On Wed, Dec 23, 2020 at 6:57 PM Sagi Grimberg <sagi at grimberg.me> wrote:
>
>
> > Okay, tried both v5.10 and latest 58cf05f597b0.
> >
> > And same behavior
> >   - data corruption on the initiator side when creating a raid-0 volume
> > using 2 nvme-tcp devices;
> >   - no data corruption either on local target side, or on initiator
> > side but only using 1 nvme-tcp devoce.
> >
> > A difference I can see on the max_sectors_kb is that, now on the
> > target side, /sys/block/nvme*n1/queue/max_sectors_kb also becomes
> > 1280.
> >
>
> Thanks Hao,
>
> I'm thinking we maybe have an issue with bio splitting/merge/cloning.
>
> Question, if you build the raid0 in the target and expose that over
> nvmet-tcp (with a single namespace), does the issue happen?
>
> Also, would be interesting to add this patch and see if the following
> print pops up, and if it correlates when you see the issue:
>
> --
> diff --git a/drivers/nvme/host/tcp.c b/drivers/nvme/host/tcp.c
> index 979ee31b8dd1..d0a68cdb374f 100644
> --- a/drivers/nvme/host/tcp.c
> +++ b/drivers/nvme/host/tcp.c
> @@ -243,6 +243,9 @@ static void nvme_tcp_init_iter(struct
> nvme_tcp_request *req,
>                  nsegs = bio_segments(bio);
>                  size = bio->bi_iter.bi_size;
>                  offset = bio->bi_iter.bi_bvec_done;
> +               if (rq->bio != rq->biotail)
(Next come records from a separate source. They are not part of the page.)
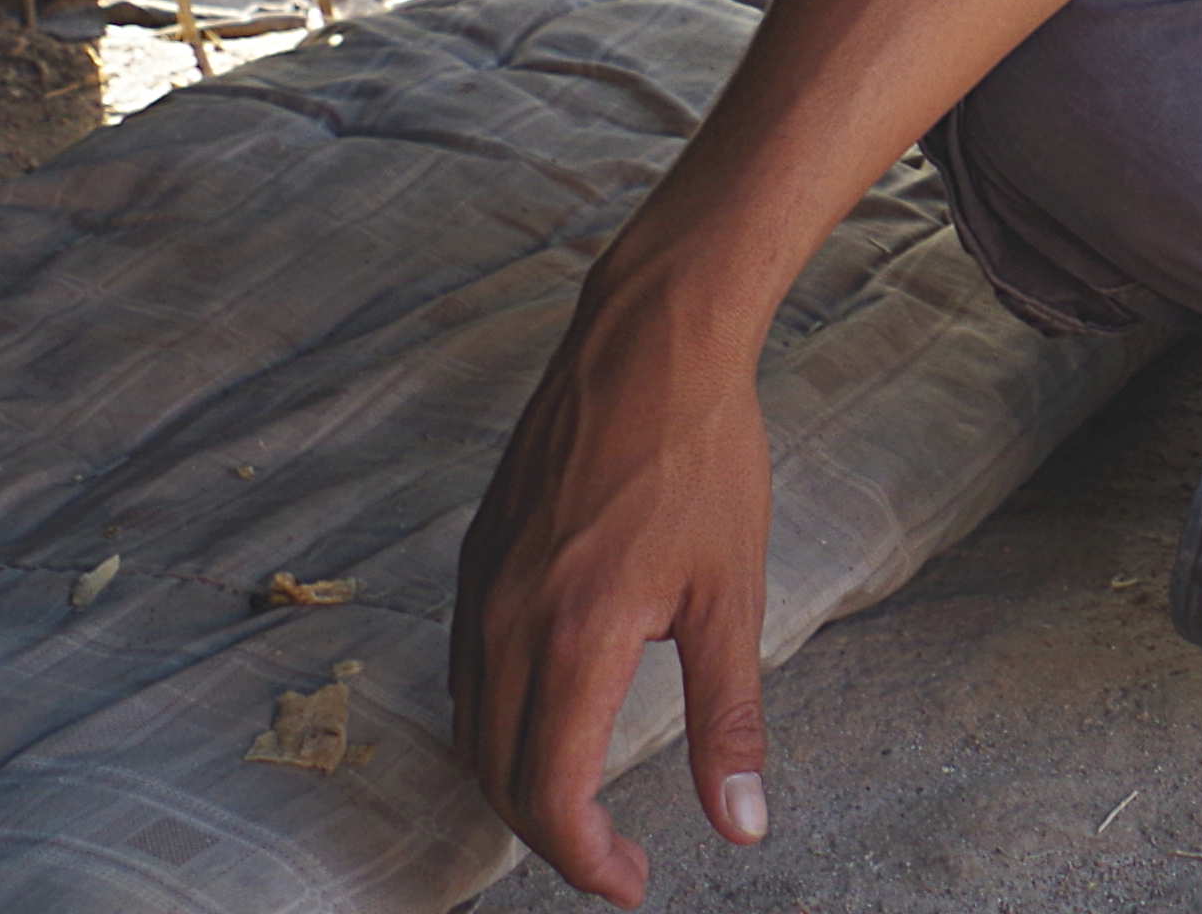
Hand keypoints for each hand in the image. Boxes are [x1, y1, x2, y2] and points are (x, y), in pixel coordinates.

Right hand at [451, 291, 778, 905]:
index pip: (549, 796)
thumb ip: (728, 720)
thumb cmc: (703, 457)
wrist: (648, 342)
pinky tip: (547, 720)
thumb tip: (739, 826)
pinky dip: (494, 723)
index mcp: (574, 638)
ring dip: (516, 783)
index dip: (586, 860)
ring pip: (470, 729)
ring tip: (582, 804)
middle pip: (496, 778)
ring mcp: (480, 588)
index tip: (632, 883)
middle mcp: (506, 622)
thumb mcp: (733, 595)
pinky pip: (463, 672)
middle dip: (550, 836)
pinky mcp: (475, 557)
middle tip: (614, 857)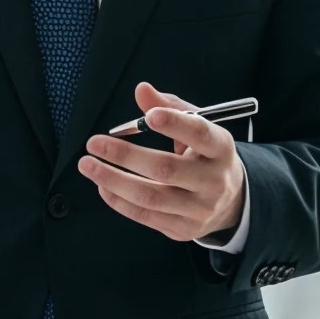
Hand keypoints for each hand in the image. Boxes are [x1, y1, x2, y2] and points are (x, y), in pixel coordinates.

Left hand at [79, 81, 246, 241]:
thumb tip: (141, 90)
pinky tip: (103, 185)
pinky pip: (145, 216)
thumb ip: (169, 106)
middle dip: (126, 155)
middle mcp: (213, 181)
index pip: (200, 135)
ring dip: (113, 180)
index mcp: (221, 149)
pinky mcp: (184, 229)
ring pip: (150, 197)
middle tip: (95, 143)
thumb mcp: (198, 127)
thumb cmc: (206, 155)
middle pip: (166, 170)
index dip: (175, 124)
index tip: (148, 117)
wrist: (231, 201)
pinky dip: (119, 200)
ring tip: (88, 165)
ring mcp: (199, 209)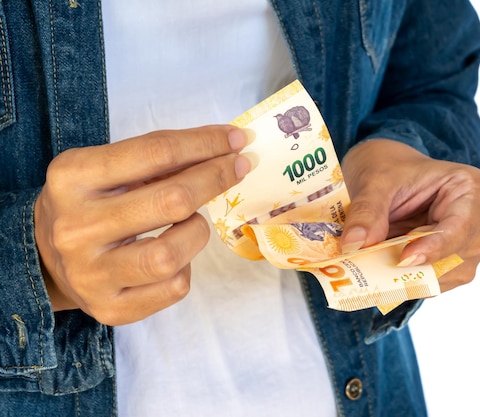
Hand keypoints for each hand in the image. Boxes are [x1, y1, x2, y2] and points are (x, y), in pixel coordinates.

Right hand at [35, 125, 252, 324]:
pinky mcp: (110, 308)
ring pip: (172, 254)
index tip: (236, 139)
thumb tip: (224, 149)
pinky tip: (177, 257)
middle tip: (239, 167)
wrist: (46, 261)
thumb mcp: (106, 169)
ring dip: (197, 231)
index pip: (156, 152)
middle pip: (171, 200)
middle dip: (215, 178)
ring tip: (192, 222)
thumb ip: (156, 159)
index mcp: (72, 177)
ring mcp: (91, 274)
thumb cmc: (89, 205)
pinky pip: (174, 288)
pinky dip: (187, 268)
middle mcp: (76, 227)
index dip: (206, 143)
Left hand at [339, 139, 479, 291]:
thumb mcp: (375, 181)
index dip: (435, 246)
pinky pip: (429, 285)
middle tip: (373, 264)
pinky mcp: (450, 270)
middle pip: (455, 258)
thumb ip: (367, 211)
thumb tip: (354, 244)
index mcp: (474, 191)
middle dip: (415, 265)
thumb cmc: (391, 169)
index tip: (404, 258)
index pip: (462, 226)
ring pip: (442, 278)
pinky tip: (380, 269)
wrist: (387, 177)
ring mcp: (468, 251)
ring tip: (372, 262)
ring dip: (406, 275)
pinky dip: (403, 281)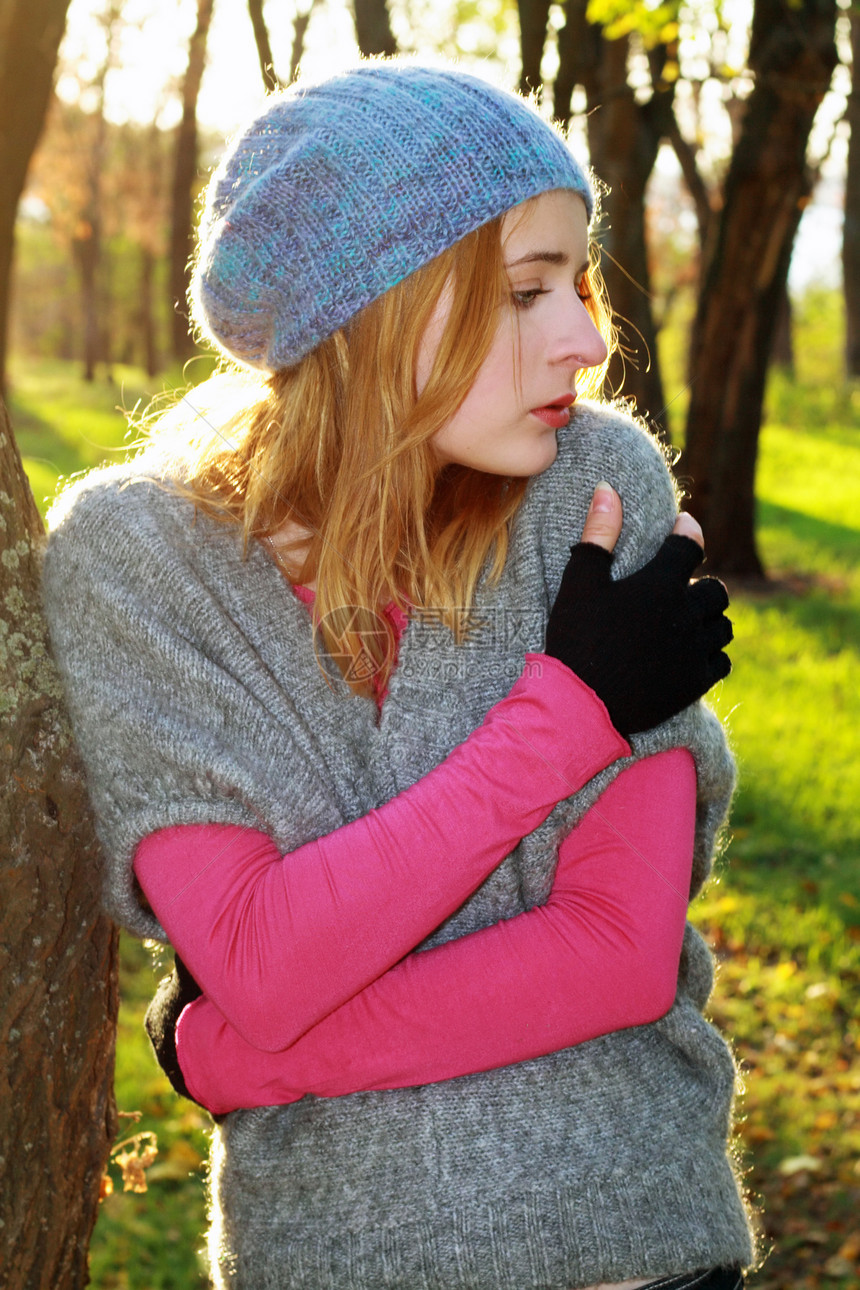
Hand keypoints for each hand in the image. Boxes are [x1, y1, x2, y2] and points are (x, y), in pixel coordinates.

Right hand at [545, 484, 731, 736]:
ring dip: (710, 619)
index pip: (690, 545)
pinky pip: (722, 661)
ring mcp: (694, 650)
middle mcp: (685, 614)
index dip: (687, 532)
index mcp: (659, 584)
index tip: (682, 528)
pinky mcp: (696, 682)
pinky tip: (694, 653)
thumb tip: (608, 488)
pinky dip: (712, 654)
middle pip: (716, 589)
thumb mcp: (579, 583)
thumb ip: (599, 534)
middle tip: (681, 590)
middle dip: (701, 585)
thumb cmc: (575, 640)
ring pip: (723, 626)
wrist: (581, 704)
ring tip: (689, 621)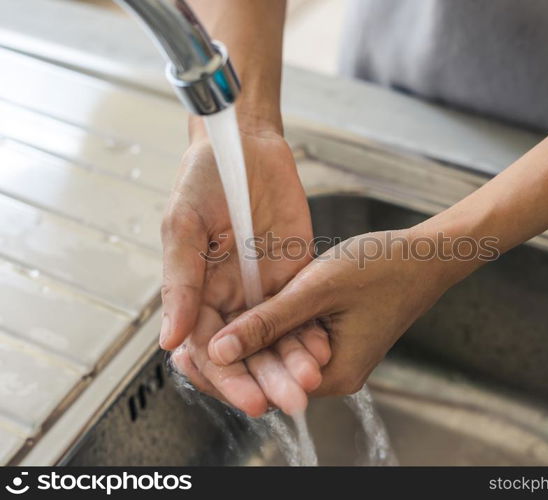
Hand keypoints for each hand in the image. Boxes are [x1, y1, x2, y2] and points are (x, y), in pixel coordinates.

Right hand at [161, 119, 329, 415]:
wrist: (247, 143)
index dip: (229, 378)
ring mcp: (264, 287)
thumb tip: (170, 341)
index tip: (251, 400)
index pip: (211, 349)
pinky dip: (312, 332)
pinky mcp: (294, 273)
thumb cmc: (204, 178)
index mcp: (197, 293)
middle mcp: (231, 297)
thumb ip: (180, 283)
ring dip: (292, 364)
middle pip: (248, 352)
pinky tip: (324, 351)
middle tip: (290, 402)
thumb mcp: (183, 226)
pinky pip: (303, 311)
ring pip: (278, 338)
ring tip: (312, 385)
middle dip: (267, 380)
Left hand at [206, 230, 457, 394]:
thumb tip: (219, 351)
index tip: (183, 355)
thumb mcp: (318, 291)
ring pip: (276, 358)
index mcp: (331, 376)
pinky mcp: (335, 340)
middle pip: (266, 376)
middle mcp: (331, 376)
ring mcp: (334, 359)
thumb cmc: (383, 268)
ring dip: (243, 344)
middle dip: (226, 361)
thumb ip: (268, 323)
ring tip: (201, 330)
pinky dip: (266, 331)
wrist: (428, 255)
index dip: (219, 374)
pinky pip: (291, 342)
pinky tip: (239, 316)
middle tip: (182, 345)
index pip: (261, 389)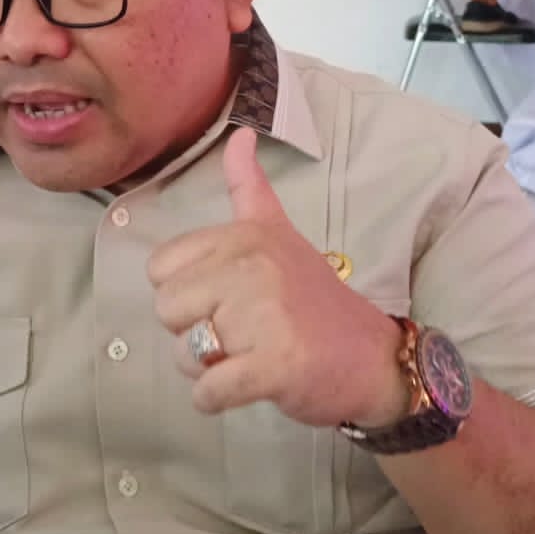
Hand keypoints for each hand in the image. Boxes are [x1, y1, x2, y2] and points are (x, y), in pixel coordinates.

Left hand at [147, 128, 406, 427]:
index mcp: (245, 236)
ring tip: (250, 358)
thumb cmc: (315, 301)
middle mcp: (252, 267)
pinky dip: (216, 400)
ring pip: (184, 354)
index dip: (187, 294)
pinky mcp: (275, 365)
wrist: (373, 358)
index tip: (228, 298)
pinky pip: (208, 391)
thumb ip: (249, 188)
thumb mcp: (281, 233)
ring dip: (208, 369)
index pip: (160, 269)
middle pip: (167, 312)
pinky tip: (249, 386)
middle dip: (194, 333)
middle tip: (242, 334)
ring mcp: (265, 316)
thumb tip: (240, 133)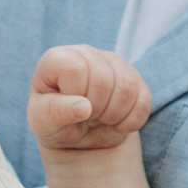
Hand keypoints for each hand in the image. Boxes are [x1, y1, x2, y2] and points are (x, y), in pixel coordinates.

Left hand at [29, 45, 152, 155]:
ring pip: (127, 88)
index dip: (76, 95)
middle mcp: (86, 53)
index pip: (76, 69)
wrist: (77, 134)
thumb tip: (83, 107)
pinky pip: (144, 100)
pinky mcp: (134, 77)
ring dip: (114, 115)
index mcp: (58, 59)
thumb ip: (54, 112)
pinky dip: (131, 121)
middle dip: (96, 109)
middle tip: (86, 118)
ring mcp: (112, 62)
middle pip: (104, 79)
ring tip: (100, 120)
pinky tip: (116, 123)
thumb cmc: (54, 123)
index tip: (70, 108)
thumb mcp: (44, 123)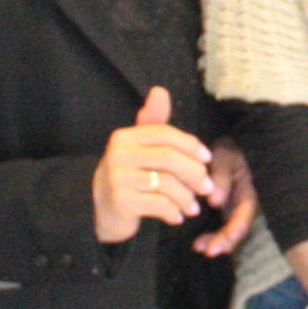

> +                       pr_info("rq %d (%s) contains multiple bios bvec:
> nsegs %d size %d offset %ld\n",
> +                               rq->tag, dir == WRITE ? "WRITE" :
> "READ", nsegs, size, offset);
>          }
>
>          iov_iter_bvec(&req->iter, dir, vec, nsegs, size);
> --
>
> I'll try to look further to understand if we have an issue there.